» Your objective: This exercise asks for the whole listing to be restated exactly.

+ + + +

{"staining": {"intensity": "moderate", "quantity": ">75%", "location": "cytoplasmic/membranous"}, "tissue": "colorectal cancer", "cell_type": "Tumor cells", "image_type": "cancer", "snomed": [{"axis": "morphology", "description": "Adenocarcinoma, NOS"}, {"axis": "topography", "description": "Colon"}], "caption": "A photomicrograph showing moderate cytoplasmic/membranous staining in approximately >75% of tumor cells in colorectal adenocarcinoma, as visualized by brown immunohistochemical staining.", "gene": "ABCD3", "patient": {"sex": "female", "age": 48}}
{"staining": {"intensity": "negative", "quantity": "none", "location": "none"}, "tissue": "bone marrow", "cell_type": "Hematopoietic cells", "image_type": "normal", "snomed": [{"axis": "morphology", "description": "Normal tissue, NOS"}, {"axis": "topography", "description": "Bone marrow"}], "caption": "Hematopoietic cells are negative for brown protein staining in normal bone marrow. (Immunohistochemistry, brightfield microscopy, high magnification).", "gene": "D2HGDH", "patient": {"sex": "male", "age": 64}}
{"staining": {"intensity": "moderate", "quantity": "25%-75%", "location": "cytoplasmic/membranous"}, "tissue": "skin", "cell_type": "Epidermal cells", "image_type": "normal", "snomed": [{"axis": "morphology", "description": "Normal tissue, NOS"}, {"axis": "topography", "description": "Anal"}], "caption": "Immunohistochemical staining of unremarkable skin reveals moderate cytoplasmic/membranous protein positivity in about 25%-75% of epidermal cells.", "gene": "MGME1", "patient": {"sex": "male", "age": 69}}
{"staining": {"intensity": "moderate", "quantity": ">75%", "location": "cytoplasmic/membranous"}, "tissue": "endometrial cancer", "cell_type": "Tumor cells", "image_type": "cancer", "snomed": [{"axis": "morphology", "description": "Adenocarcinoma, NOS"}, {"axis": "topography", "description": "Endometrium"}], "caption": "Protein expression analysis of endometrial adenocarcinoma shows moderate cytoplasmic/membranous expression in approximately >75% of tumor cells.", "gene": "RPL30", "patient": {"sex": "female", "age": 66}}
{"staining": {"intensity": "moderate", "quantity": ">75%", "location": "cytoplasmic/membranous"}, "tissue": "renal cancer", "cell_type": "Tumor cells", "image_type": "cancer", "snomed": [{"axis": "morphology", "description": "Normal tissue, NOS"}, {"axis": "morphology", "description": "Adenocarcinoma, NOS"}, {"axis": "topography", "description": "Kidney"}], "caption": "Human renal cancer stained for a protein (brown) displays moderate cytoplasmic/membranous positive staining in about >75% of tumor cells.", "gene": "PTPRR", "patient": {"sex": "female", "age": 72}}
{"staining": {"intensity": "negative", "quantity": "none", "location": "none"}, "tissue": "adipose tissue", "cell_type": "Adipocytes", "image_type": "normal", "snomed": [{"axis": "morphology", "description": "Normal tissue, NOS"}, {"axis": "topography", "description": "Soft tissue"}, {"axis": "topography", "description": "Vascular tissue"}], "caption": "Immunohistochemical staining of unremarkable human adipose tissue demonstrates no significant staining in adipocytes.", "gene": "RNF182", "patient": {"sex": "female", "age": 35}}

+ + + +

» Result:
{"staining": {"intensity": "moderate", "quantity": ">75%", "location": "cytoplasmic/membranous"}, "tissue": "colorectal cancer", "cell_type": "Tumor cells", "image_type": "cancer", "snomed": [{"axis": "morphology", "description": "Adenocarcinoma, NOS"}, {"axis": "topography", "description": "Colon"}], "caption": "A photomicrograph showing moderate cytoplasmic/membranous staining in approximately >75% of tumor cells in colorectal adenocarcinoma, as visualized by brown immunohistochemical staining.", "gene": "ABCD3", "patient": {"sex": "female", "age": 48}}
{"staining": {"intensity": "negative", "quantity": "none", "location": "none"}, "tissue": "bone marrow", "cell_type": "Hematopoietic cells", "image_type": "normal", "snomed": [{"axis": "morphology", "description": "Normal tissue, NOS"}, {"axis": "topography", "description": "Bone marrow"}], "caption": "Hematopoietic cells are negative for brown protein staining in normal bone marrow. (Immunohistochemistry, brightfield microscopy, high magnification).", "gene": "D2HGDH", "patient": {"sex": "male", "age": 64}}
{"staining": {"intensity": "moderate", "quantity": "25%-75%", "location": "cytoplasmic/membranous"}, "tissue": "skin", "cell_type": "Epidermal cells", "image_type": "normal", "snomed": [{"axis": "morphology", "description": "Normal tissue, NOS"}, {"axis": "topography", "description": "Anal"}], "caption": "Immunohistochemical staining of unremarkable skin reveals moderate cytoplasmic/membranous protein positivity in about 25%-75% of epidermal cells.", "gene": "MGME1", "patient": {"sex": "male", "age": 69}}
{"staining": {"intensity": "moderate", "quantity": ">75%", "location": "cytoplasmic/membranous"}, "tissue": "endometrial cancer", "cell_type": "Tumor cells", "image_type": "cancer", "snomed": [{"axis": "morphology", "description": "Adenocarcinoma, NOS"}, {"axis": "topography", "description": "Endometrium"}], "caption": "Protein expression analysis of endometrial adenocarcinoma shows moderate cytoplasmic/membranous expression in approximately >75% of tumor cells.", "gene": "RPL30", "patient": {"sex": "female", "age": 66}}
{"staining": {"intensity": "moderate", "quantity": ">75%", "location": "cytoplasmic/membranous"}, "tissue": "renal cancer", "cell_type": "Tumor cells", "image_type": "cancer", "snomed": [{"axis": "morphology", "description": "Normal tissue, NOS"}, {"axis": "morphology", "description": "Adenocarcinoma, NOS"}, {"axis": "topography", "description": "Kidney"}], "caption": "Human renal cancer stained for a protein (brown) displays moderate cytoplasmic/membranous positive staining in about >75% of tumor cells.", "gene": "PTPRR", "patient": {"sex": "female", "age": 72}}
{"staining": {"intensity": "negative", "quantity": "none", "location": "none"}, "tissue": "adipose tissue", "cell_type": "Adipocytes", "image_type": "normal", "snomed": [{"axis": "morphology", "description": "Normal tissue, NOS"}, {"axis": "topography", "description": "Soft tissue"}, {"axis": "topography", "description": "Vascular tissue"}], "caption": "Immunohistochemical staining of unremarkable human adipose tissue demonstrates no significant staining in adipocytes.", "gene": "RNF182", "patient": {"sex": "female", "age": 35}}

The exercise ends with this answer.